Tendo dúvidas quanto à margem de apreciação concedida aos Estados‑Membros para determinar, no seu direito nacional, as condições de aplicação das disposições do artigo 90.o da Diretiva 2006/112, o órgão jurisdicional de reenvio submeteu ao Tribunal de Justiça questões prejudiciais relativas à interpretação desta disposição.

No seu Acórdão de 15 de outubro de 2020, o Tribunal de Justiça declarou que o artigo 90.o da Diretiva 2006/112 se opõe a uma regulamentação nacional que subordina a redução do valor tributável do IVA à condição de, no dia da entrega do bem ou da prestação de serviços e no dia anterior à apresentação da retificação da declaração de imposto para destinada à obtenção dessa redução, o devedor estar registado como sujeito passivo de IVA e não ser objeto de um processo de insolvência ou de liquidação, e de, no dia anterior à apresentação da retificação da declaração de imposto, o próprio credor ainda estar registado como sujeito passivo de IVA.

A este respeito, o Tribunal de Justiça examinou se a restrição que as condições previstas pela legislação nacional implicam para sujeitos passivos como a E. se justifica pela necessidade de ter em conta a incerteza quanto ao caráter definitivo do não pagamento.

Assim, o Tribunal de Justiça declarou que esta necessidade não pode justificar as condições que subordinam a redução do valor tributável do IVA ao registo do devedor como sujeito passivo do IVA no dia da entrega do bem ou da prestação de serviços e à manutenção da qualidade de sujeito passivo do credor e do devedor no dia anterior à apresentação da retificação da declaração de imposto.
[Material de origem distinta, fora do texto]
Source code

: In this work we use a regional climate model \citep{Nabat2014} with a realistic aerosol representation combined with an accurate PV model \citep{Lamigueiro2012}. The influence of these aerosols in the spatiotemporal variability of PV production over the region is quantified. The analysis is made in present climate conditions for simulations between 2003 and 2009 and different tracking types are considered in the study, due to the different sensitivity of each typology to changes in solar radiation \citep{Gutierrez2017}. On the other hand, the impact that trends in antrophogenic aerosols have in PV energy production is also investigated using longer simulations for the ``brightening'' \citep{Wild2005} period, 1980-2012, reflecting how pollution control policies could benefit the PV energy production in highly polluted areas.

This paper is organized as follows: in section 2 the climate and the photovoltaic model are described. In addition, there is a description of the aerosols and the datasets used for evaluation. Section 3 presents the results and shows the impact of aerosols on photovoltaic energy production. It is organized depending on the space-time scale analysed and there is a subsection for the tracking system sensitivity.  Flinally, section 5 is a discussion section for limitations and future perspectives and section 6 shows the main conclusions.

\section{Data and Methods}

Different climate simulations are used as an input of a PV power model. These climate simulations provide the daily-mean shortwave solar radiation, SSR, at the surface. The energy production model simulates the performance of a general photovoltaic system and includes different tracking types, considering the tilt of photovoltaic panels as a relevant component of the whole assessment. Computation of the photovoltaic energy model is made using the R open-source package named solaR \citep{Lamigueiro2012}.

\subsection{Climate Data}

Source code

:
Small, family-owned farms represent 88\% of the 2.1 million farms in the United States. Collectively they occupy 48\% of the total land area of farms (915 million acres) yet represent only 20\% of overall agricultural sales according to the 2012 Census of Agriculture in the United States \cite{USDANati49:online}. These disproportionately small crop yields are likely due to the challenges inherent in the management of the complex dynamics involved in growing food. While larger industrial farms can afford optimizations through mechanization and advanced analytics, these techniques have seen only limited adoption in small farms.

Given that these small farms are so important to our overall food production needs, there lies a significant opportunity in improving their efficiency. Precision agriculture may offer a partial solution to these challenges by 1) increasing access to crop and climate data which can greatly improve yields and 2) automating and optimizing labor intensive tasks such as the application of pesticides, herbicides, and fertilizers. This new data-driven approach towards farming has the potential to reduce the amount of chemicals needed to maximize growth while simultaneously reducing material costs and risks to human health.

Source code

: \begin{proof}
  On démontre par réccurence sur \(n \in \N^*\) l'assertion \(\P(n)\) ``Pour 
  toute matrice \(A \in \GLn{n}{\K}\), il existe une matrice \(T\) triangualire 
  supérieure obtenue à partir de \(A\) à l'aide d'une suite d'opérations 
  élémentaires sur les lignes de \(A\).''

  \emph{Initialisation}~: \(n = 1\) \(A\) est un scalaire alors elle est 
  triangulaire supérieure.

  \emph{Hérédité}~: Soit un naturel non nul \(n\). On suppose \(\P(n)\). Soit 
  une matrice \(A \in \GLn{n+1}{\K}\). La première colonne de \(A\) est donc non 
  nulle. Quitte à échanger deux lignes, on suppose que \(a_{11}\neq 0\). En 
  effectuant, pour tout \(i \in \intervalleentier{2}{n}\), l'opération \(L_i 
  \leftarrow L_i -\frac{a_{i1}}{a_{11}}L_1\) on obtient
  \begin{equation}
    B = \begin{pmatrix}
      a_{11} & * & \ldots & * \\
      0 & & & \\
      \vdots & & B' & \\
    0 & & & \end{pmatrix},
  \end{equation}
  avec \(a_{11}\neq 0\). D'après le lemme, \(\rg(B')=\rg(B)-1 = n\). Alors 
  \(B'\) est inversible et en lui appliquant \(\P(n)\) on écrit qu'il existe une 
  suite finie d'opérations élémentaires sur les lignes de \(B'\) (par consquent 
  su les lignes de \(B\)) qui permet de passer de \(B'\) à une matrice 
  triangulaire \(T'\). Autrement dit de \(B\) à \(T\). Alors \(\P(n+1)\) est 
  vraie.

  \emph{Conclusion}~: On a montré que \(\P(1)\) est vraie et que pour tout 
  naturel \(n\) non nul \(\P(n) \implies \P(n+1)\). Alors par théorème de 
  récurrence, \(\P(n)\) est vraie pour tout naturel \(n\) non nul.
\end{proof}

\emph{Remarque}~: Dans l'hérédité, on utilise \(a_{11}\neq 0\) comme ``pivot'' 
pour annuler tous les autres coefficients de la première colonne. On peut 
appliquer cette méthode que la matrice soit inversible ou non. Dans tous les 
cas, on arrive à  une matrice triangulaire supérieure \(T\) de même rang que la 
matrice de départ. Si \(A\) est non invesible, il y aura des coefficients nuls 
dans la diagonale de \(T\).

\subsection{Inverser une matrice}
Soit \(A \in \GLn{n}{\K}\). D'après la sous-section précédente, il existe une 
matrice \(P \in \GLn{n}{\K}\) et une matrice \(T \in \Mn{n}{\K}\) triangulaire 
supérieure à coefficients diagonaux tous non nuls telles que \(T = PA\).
Além disso, precisou que, embora seja verdade que o direito de um sujeito passivo reduzir o valor tributável depois de efetuada uma transação implica a obrigação de a outra parte nesta transação regularizar, por seu lado, o montante de IVA dedutível, a garantia de uma redução simétrica do valor tributável do IVA devido e do montante de IVA dedutível não depende da sujeição das duas partes ao IVA. Por outro lado, o Tribunal de Justiça declarou que o requisito relativo à sujeição do credor e do devedor ao IVA não pode ser justificado pela prevenção das irregularidades ou dos abusos nem à luz das disposições do artigo 273.o da Diretiva 2006/112.

No que se refere à condição que subordina a redução do valor tributável à circunstância de o devedor não ser objeto de um processo de insolvência ou de liquidação no dia da entrega do bem ou da prestação de serviços e no dia anterior ao da apresentação da retificação da declaração de imposto, o Tribunal de Justiça considerou que, ao privar o credor do seu direito à redução pelo facto de o caráter definitivamente incobrável do crédito não poder ser determinado antes do termo do processo de insolvência ou de liquidação, essa condição tem em conta a incerteza inerente ao caráter definitivo do não pagamento. No entanto, essa incerteza pode igualmente ser tida em conta ao conceder a redução do valor tributável do IVA quando o credor demonstre, antes do termo do processo de insolvência ou de liquidação, uma probabilidade razoável de que a dívida não será paga, mesmo que esse valor tributável seja reavaliado em alta no caso de o pagamento ser, contudo, efetuado. Essa modalidade seria igualmente eficaz para atingir o objetivo visado, sendo menos restritiva para o credor.

Por último, o Tribunal de Justiça salientou que, tendo o artigo 90.o, n.o 1, da Diretiva 2006/112 efeito direto, um sujeito passivo como a E., que apenas não preencha as condições nacionais que não estão em conformidade com esta disposição, pode invocar a referida disposição nos órgãos jurisdicionais nacionais contra o Estado para obter a redução do seu valor tributável, incumbindo ao órgão jurisdicional nacional chamado a decidir excluir essas condições não conformes em aplicação do princípio do primado do direito da União.


( 1 ) Diretiva 2006/112/CE do Conselho, de 28 de novembro de 2006, relativa ao sistema comum do imposto sobre o valor acrescentado (JO 2006, L 347, p. 1).